TRECHO DO DOCUMENTO:
***
A alta no desemprego decorrente da crise econômica tem provocado a multiplicação de ações trabalhistas e sobrecarregado a Justiça no Rio Grande do Sul. Nos primeiros quatro meses do ano, a quantidade de novos processos no Tribunal Regional do Trabalho (TRT) cresceu 18% em comparação com igual período de 2014, quando a economia ainda exibia fôlego. Essa elevação, em contraste com a escassez de verbas e servidores da Corte, faz com que o tempo médio de tramitação e o estoque de ações à espera de sentença venham aumentando no Estado.
***
MATERIAL EXTRAÍDO:

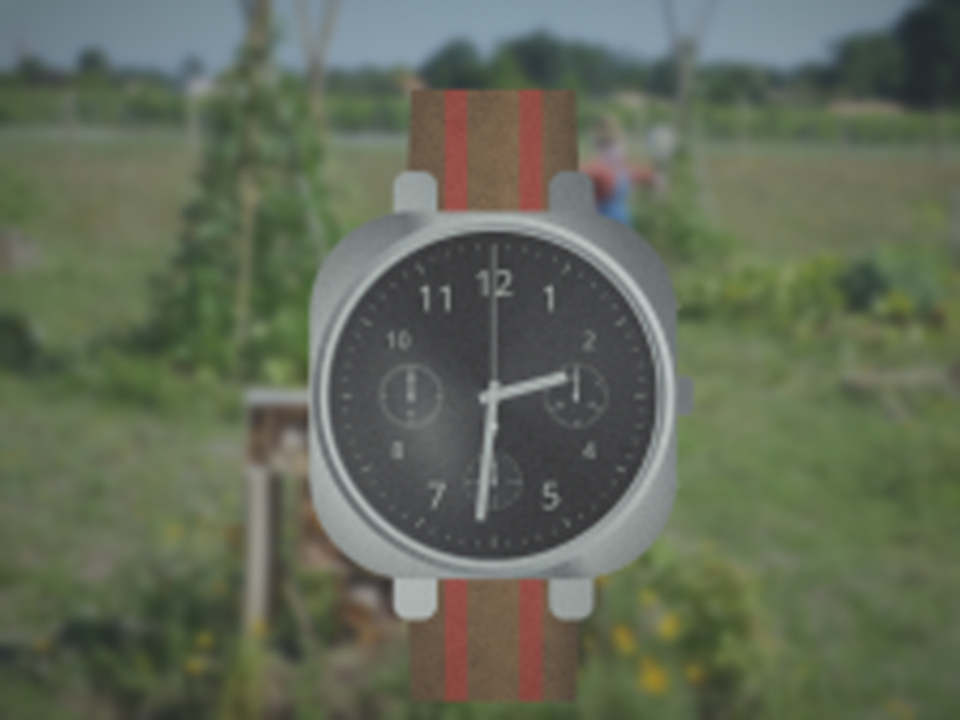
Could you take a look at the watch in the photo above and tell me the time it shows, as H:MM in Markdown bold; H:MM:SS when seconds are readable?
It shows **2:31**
***
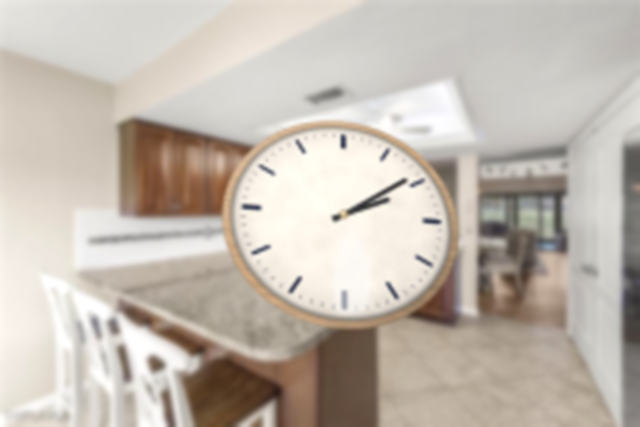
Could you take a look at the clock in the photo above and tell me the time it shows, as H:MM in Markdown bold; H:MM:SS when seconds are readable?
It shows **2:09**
***
INSTRUÇÕES DE TRABALHO:
1. De acordo com o texto sobre as ações trabalhistas no Rio Grande do Sul, em quanto cresceu a quantidade de novos processos no TRT nos primeiros quatro meses do ano?
2. Indique se cada afirmação abaixo concorda com o texto sobre as ações trabalhistas no Rio Grande do Sul, respondendo sim ou não e citando literalmente as palavras do texto que decidem a questão.
(a) O aumento de novos processos foi medido em relação a igual período de 2014.
(b) A Corte dispõe de verbas e servidores em abundância.
(c) O tempo médio de tramitação vem diminuindo no Estado.
3. Por favor, continue o texto sobre as ações trabalhistas no Rio Grande do Sul a partir do ponto em que ele termina.

RESPOSTAS ESCRITAS:
1. Cresceu 18% em comparação com igual período de 2014.

2.
(a) Sim: "cresceu 18% em comparação com igual período de 2014"
(b) Não: "em contraste com a escassez de verbas e servidores da Corte"
(c) Não: "faz com que o tempo médio de tramitação e o estoque de ações à espera de sentença venham aumentando no Estado"

3.
A onda de processos já ampliou em um mês e meio o tempo médio de espera por uma sentença — era de 228 dias em 2014 e passou a ser de 273 dias no final do ano passado. Os juízes ampliaram em 8% o número de casos analisados nesse intervalo, mas o ganho de produtividade não foi suficiente para compensar o crescimento da demanda. Como resultado, o passivo de ações em fase de conhecimento (sem julgamento) não para de avançar: saltou de 133 mil no final do ano passado para 143 mil em abril.
— Os juízes têm julgado mais, apesar das nossas dificuldades, como cortes no orçamento e falta de pessoal. Mas não é o suficiente para segurar o crescimento desse passivo — observa a presidente do TRT da 4ª Região, desembargadora Beatriz Renck.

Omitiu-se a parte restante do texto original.